**Requirements**
a - Name the Pakistan Television plays or serials in the Sindhi language that the biography of Noor Muhammad Lashari mentions by title.
b - Write the next part of the biography of Noor Muhammad Lashari, picking up after its final sentence.

**Document section**
--- start ---
Noor Muhammad Lashari ([Sindhi: نور محمد لاشاري], 24 October 1931- 1 February 1997) was a stage, radio, TV and film actor from Sindh, Pakistan. He was awarded the Pride of Performance Award in 1992 by the Government of Pakistan.

Early life 
Noor Muhammad Lashari was born on 24 October 1931 at Village Kot Lashari, near Bhan Saeedabad, Jamshoro District, Sindh, Pakistan. He was the only son of his parents. His father's name was Faiz Muhammad Lashari. After completing school education, he began his career as a primary school teacher.

Acting career 
He began his career as an artist by acting in local stage drama. He joined the local stage drama Society called Ustad Bukhari Natak Mandil (Ustad Bukhari Drama Society) and performed various roles in many plays staged by this drama society. He joined Radio Pakistan Hyderabad in 1960, first as a Copyist and then as a drama artist. After a considerably successful career at Radio Pakistan Hyderabad, he moved to Karachi in 1967 and started acting in TV plays and serials. He played memorable roles in many Sindhi and Urdu language plays/serials telecast by Pakistan Television Centre Karachi. Dungi Manjh Darya (Sindhi: دنگي منجھ درياءٌ), Miteea Ja Manhu (Sindhi:مٽيءَ جا ماڻھو) and Rani Ji Kahani         (Sindhi: راڻيءَ جي ڪھاڻي) are among his hundreds of Sindhi language Pakistan Television (ptv) plays/serials

He also performed supporting roles in many Sindhi films and one Balochi film.
--- end ---
**Excerpted data**
--- start ---
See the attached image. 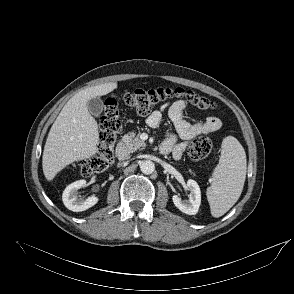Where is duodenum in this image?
Segmentation results:
<instances>
[{
	"instance_id": "duodenum-1",
	"label": "duodenum",
	"mask_w": 294,
	"mask_h": 294,
	"mask_svg": "<svg viewBox=\"0 0 294 294\" xmlns=\"http://www.w3.org/2000/svg\"><path fill=\"white\" fill-rule=\"evenodd\" d=\"M163 149H164V147L161 146V150H163ZM116 155H117L118 159H120L122 161L127 158V144L123 139L120 140V142L118 143V145L116 147Z\"/></svg>"
}]
</instances>
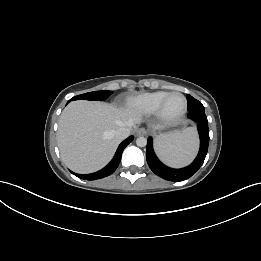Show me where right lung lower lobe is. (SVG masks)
I'll return each instance as SVG.
<instances>
[{
  "label": "right lung lower lobe",
  "mask_w": 261,
  "mask_h": 261,
  "mask_svg": "<svg viewBox=\"0 0 261 261\" xmlns=\"http://www.w3.org/2000/svg\"><path fill=\"white\" fill-rule=\"evenodd\" d=\"M133 139H134V137L131 136L128 139H126L125 141H123L119 145V147H118L113 159L111 160V162L106 167H104L103 169H101V170H99L95 173H91V174H75L73 172L72 173L75 174L78 178H81L83 180H97V179H101V178H104L106 176L111 175L116 170V168L118 167V165L121 161L122 152H123L124 148L130 142H132Z\"/></svg>",
  "instance_id": "obj_1"
}]
</instances>
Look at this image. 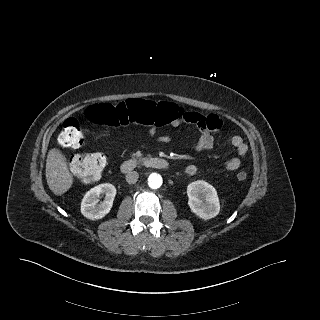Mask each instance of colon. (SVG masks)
Returning a JSON list of instances; mask_svg holds the SVG:
<instances>
[{
	"instance_id": "1",
	"label": "colon",
	"mask_w": 320,
	"mask_h": 320,
	"mask_svg": "<svg viewBox=\"0 0 320 320\" xmlns=\"http://www.w3.org/2000/svg\"><path fill=\"white\" fill-rule=\"evenodd\" d=\"M88 121L96 124L118 127L131 122L161 126L171 123L180 116V110L167 102L154 103L143 99H129L119 104L98 103L86 109ZM81 125L74 118L67 119L59 135V143L65 148H78L83 144ZM108 163L106 153L76 154L70 160V168L77 178L84 182L97 180ZM247 173L240 171L237 179L244 181Z\"/></svg>"
}]
</instances>
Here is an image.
--- end ---
**Task results**
a -
Dungi Manjh Darya
Miteea Ja Manhu
Rani Ji Kahani

b -
Urdu TV plays/serials, 
Noor Muhammad Lashari performed in numerous TV plays/serials. Some of the popular Urdu language serials in which he acted are  listed below.  
 Badaltay Mausam (Urdu: .بدلتے موسم)
 Chand Girhan (Urdu: چاند گرہن) 
 Chhoti Si Dunya (Urdu: چھوٹی سی دنیا )
 Dasht (Urdu: دشت)
 Deewaren (Urdu: دیواریں)
 Jungle (Urdu: جنگل)
 Khan Sahib (Urdu: خانصاحب)
 Marvi (Urdu: ماروی)

Sindhi Films 

 Barsaat Ji Raat (Sindhi: برسات جي رات)  
 Bewas (Sindhi: بيوس)  
 Ghatu Ghar Na Aaya (Sindhi: گھاتو گھر نہ آيا)
 Mithra Shaal Milan (Sindhi: مٺڙا شال ملن)
 Muhinjo Piyar Pukaray (Sindhi: منھنجو پيار پڪاري)
 Paru (Sindhi: پارو)
 Rat Ain Ajrak (Sindhi: رت ۽ اجرڪ)  
 Shaheed (Sindhi: شھيد)

Balochi film 

 Hamal o Mah Gaj

Honours and awards 

 Pride of Performance Award (1992),
 The First Indus Drama Award (1995)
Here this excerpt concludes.